The recent availability of multichannel phased array brain coils and the development of parallel imaging techniques such as SENSE allow a comprehensive MR stroke imaging protocol to be completed in approximately three to five minutes. We have shown in this study that any reduction in image quality with such a protocol is minimal and does not affect diagnostic yield. The addition of an exogenous perfusion sequence would add an extra 90 seconds as the technique is limited by physiology—that is, by the time required for the contrast agent bolus to transit the brain—and not by the scanner acquisition speed. In addition, there are obvious benefits of including a haemosiderin sensitive gradient echo sequence to use with the T1 and FLAIR sequences to increase the sensitivity of MR for detecting early haemorrhages.¹⁰ Such echo-planar gradient echo sequences are, however, already ultrafast MR techniques. Thus, in this technical feasibility study we did not evaluate the use of PWI or haemosiderin sensitive sequences, as these are not expected to benefit significantly from parallel imaging techniques.¹¹

Recent work has shown that T2, FLAIR, and DWI used with SENSE in patients with acute and subacute stroke (5–42 hours from stroke onset) produces images of equal imaging quality and lesion conspicuity when compared with conventional images.¹¹ Our study complements the work of Willinek et al, showing that MRA using SENSE technology can provide evidence of major vascular compromise in a very short acquisition time.¹¹ In our MR protocol, the gain in imaging time with sense MRA was partly achieved at the expense of slightly reduced spatial coverage but this did not affect diagnostic yield. We have shown that in two of our cases there were additional benefits from using SENSE: first, we successfully imaged a patient whose claustrophobia precluded her staying in the magnet for the conventional sequences; and second, there was a case where the SENSE MRA was of better quality than the conventionally acquired MRA (fig 1).

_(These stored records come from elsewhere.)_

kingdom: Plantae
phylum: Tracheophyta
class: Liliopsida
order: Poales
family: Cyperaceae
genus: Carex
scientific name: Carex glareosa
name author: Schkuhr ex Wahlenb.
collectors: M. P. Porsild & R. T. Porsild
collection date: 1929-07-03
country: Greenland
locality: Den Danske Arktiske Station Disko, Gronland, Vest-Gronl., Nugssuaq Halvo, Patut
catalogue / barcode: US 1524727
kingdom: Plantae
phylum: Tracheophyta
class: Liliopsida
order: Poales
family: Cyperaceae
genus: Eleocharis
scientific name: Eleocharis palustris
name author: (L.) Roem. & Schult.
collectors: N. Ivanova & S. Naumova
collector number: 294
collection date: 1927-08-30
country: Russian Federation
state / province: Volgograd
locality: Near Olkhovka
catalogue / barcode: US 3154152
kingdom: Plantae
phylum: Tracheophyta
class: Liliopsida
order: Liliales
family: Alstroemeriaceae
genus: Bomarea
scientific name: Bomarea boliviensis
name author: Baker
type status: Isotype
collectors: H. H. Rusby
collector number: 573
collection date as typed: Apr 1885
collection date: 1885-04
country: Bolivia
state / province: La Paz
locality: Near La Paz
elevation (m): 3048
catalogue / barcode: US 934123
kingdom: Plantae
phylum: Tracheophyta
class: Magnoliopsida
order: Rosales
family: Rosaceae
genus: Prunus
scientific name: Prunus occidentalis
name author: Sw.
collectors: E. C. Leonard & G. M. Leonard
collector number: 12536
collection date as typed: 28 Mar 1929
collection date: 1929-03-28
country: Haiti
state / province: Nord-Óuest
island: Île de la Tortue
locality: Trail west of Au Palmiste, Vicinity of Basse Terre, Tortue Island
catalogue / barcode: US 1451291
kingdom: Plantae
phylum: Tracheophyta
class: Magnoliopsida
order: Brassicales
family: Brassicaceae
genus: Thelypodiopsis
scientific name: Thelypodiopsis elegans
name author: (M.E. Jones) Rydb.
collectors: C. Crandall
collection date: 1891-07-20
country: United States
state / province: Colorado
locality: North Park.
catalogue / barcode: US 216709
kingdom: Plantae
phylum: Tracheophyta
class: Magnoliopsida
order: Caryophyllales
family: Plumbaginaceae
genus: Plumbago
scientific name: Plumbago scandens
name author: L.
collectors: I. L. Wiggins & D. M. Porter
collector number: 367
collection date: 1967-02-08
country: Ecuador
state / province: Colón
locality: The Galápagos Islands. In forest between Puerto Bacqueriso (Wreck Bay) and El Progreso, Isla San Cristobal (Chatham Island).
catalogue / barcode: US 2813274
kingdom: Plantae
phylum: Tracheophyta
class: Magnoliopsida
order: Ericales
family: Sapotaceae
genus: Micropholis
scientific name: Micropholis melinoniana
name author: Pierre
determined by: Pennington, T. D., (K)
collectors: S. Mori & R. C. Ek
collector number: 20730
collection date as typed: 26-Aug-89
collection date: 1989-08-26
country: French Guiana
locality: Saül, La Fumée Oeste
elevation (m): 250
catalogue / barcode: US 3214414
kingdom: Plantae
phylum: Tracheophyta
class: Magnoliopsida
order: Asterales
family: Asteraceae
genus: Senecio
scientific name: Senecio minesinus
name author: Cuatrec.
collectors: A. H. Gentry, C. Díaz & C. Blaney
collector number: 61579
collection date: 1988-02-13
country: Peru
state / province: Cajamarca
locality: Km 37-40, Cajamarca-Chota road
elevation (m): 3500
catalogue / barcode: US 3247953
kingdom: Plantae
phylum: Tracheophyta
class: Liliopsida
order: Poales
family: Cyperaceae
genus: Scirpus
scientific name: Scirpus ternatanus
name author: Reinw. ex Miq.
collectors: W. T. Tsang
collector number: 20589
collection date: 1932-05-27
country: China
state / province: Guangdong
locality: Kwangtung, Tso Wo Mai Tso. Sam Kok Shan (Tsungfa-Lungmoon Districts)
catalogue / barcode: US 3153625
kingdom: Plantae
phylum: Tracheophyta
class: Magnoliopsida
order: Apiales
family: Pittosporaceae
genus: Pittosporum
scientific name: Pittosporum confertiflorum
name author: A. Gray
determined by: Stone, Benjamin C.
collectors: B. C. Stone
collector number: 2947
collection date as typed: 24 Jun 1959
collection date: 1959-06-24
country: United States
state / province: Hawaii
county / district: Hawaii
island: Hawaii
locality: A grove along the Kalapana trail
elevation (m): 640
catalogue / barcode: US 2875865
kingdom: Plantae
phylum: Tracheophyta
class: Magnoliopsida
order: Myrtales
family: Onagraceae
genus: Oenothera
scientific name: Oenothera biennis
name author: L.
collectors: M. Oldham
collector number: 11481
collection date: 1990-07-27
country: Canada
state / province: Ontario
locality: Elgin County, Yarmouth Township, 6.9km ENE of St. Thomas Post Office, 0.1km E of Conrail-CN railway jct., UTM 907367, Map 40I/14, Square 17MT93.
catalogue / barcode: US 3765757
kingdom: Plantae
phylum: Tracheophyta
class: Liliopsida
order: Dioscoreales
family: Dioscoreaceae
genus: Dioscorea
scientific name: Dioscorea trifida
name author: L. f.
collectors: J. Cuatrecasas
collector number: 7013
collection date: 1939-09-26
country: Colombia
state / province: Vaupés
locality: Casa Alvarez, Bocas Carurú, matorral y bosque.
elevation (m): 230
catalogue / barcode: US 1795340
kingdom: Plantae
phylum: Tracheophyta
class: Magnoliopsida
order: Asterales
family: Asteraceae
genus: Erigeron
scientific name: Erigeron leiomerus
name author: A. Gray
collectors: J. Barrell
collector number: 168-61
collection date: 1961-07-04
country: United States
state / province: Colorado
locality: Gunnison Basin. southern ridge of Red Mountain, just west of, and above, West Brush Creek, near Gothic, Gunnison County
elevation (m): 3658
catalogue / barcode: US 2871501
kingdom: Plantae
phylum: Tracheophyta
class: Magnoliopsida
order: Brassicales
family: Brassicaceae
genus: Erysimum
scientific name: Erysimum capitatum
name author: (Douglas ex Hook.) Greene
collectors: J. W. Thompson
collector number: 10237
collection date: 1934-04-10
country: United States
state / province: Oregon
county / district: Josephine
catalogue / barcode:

In this study we used parallel imaging to reduce the total imaging time to one appropriate for studies where rapid imaging is essential so as not to compromise the rigid temporal time restraints for treatment. Compared with conventional MR imaging, the shorter imaging sequences allow the development of imaging protocols in acute stroke which are less disruptive to scheduling, making MR imaging of acute stroke victims more feasible and potentially allowing better targeted treatment.

A limitation of our study is that our patient population consisted mainly of acute and subacute strokes but did not include hyperacute strokes (<6 hours). It is possible that in patients with hyperacute strokes, who tend to be generally more agitated, the benefits of ultrafast MR protocols may be even more significant, as reduction in motion artefacts is more likely to outweigh any marginal decrease in spatial resolution and SNR.¹¹ On the other hand, however, it is possible that in hyperacute strokes, DWI abnormalities as well as radiological signs such as hyperdense cerebral arteries on FLAIR imaging may be more subtle than in the population evaluated in our study. A final limitation is that our study population did not include patients with brain stem infarction.

Conclusions

Ultrafast MR protocols using SENSE appear very promising but further work in a larger cohort of patients with hyperacute strokes will be necessary to confirm their feasibility, diagnostic accuracy, and clinical utility in a real world practical setting.